◆ Extrait choisi:

Après la ville-automobile, la métropole humaine ?

À partir de la seconde moitié du 20e siècle, le modèle de la « ville-automobile » s’est surimposé à la ville-gare du 19e siècle et à la ville-pédestre des siècles précédents, étalant les métropoles et les rendant dépendantes des énergies fossiles. Aujourd’hui, on parle de villes compactes, de « car-lite » ou de « car-free living ». Mais quid du périurbain ? Et quid de l’arrivée attendue de robots dans nos rues ? L’avenir de nos métropoles sera-t-il humain ?

Street art à Venice Beach, Los Angeles. Crédit : Paul Lecroart, L’Institut Paris Region

Si le modèle d’une ville organisée autour de la route continue de séduire les mégapoles émergentes, il est remis en cause depuis la fin du 20e siècle dans les pays développés. Beaucoup de métropoles tentent de sortir de leur dépendance à l’automobile au travers de politiques d’urbanisme et de mobilité plus ou moins intégrées à différentes échelles. On trouve ainsi1 :

  • des législations nationales interdisant l’implantation du grand commerce en périphérie (Royaume-Uni, Pays-Bas, Länder allemands) ;
  • une planification à long terme, qui s’attache à sanctuariser les espaces naturels pour favoriser un urbanisme compact (Amsterdam, Copenhague, Portland, Hong Kong, Séoul, Singapour) ;
  • des investissements massifs dans les transports, couplés à l’intensification des corridors de métro (Madrid, Copenhague, Vancouver), de tramway (Stockholm, Los Angeles, Sydney) ou de bus express (Bogota, Rio, Istanbul, Séoul) ;
  • des politiques de mutation dense et mixte de la ville post-industrielle (Paris, Milan, Hambourg, Stockholm), avec parfois un urbanisme vertical (Londres, Vancouver, São Paulo, Shanghai) ;
  • des stratégies globales de « marchabilité »2 (Madrid, Munich, Copenhague), stimulées par l’expérimentation temporaire (Bogota, San Francisco, New York) ou des transformations à forte charge symbolique (Paris, Séoul, Buenos Aires).

◆ Données extraites:
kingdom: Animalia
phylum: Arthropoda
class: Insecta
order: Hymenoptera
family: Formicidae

--

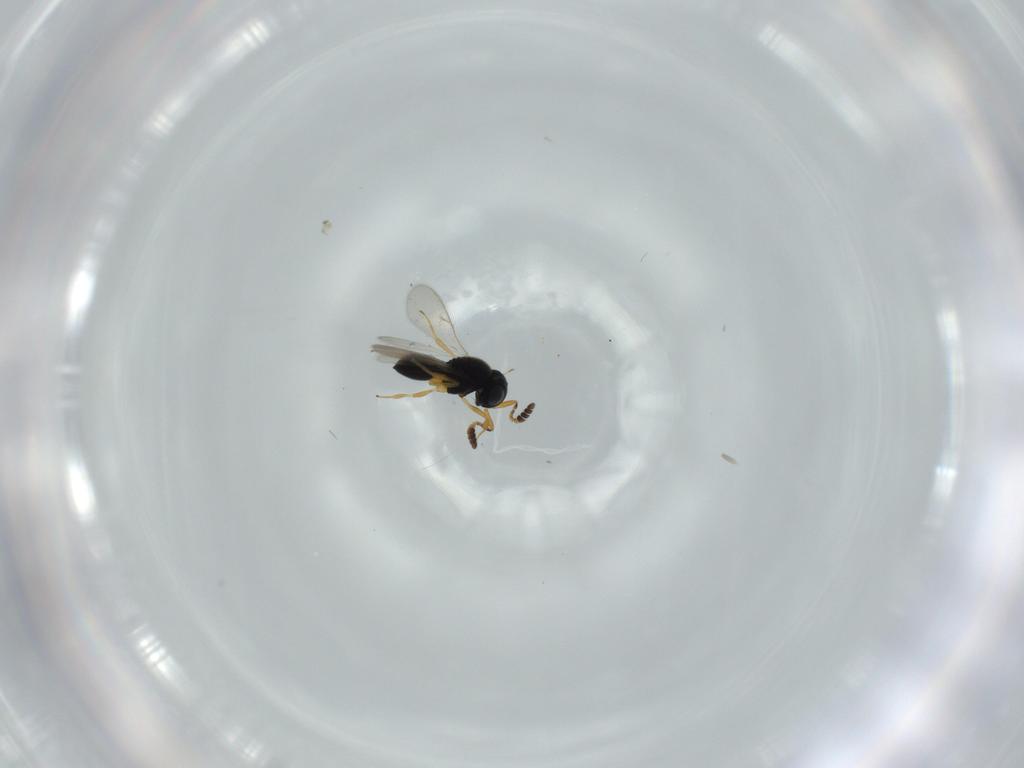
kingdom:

==

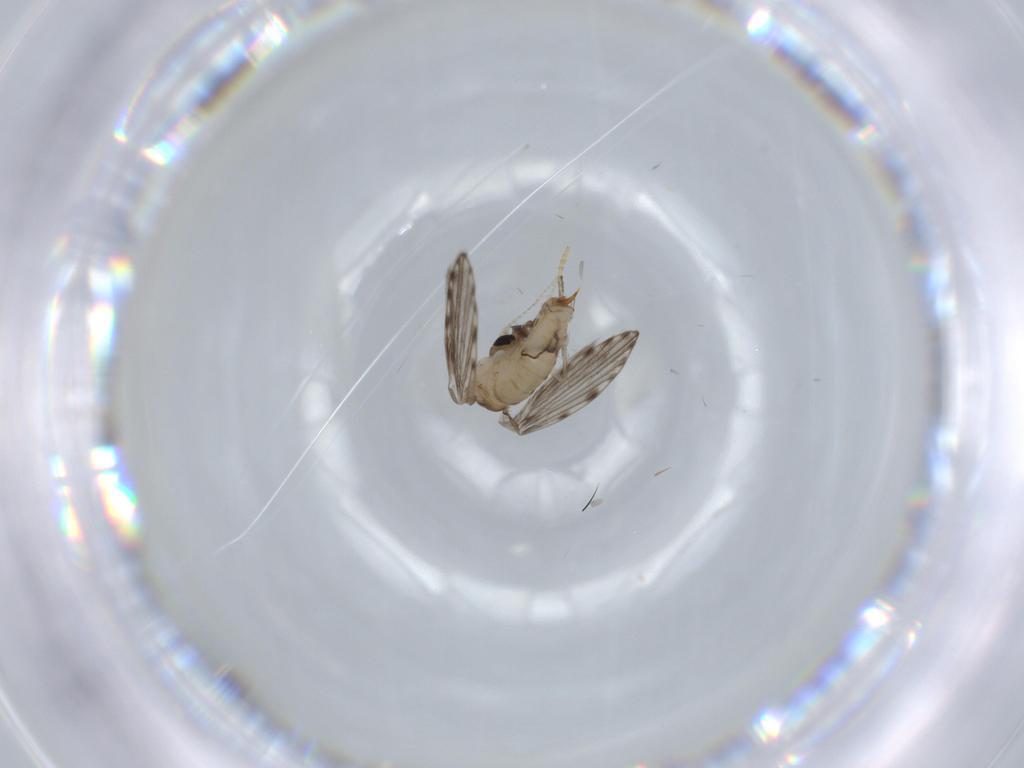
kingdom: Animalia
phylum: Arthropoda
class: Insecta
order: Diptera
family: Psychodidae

◆ Consigne: Recopiez le passage de l'extrait sur la ville-automobile qui commence par « Après la ville-automobile, la » et se termine par « sera-t-il humain ? », en y remplaçant « compactes » par « denses ».

◆ Bonne réponse:
Après la ville-automobile, la métropole humaine ?

À partir de la seconde moitié du 20e siècle, le modèle de la « ville-automobile » s’est surimposé à la ville-gare du 19e siècle et à la ville-pédestre des siècles précédents, étalant les métropoles et les rendant dépendantes des énergies fossiles. Aujourd’hui, on parle de villes denses, de « car-lite » ou de « car-free living ». Mais quid du périurbain ? Et quid de l’arrivée attendue de robots dans nos rues ? L’avenir de nos métropoles sera-t-il humain ?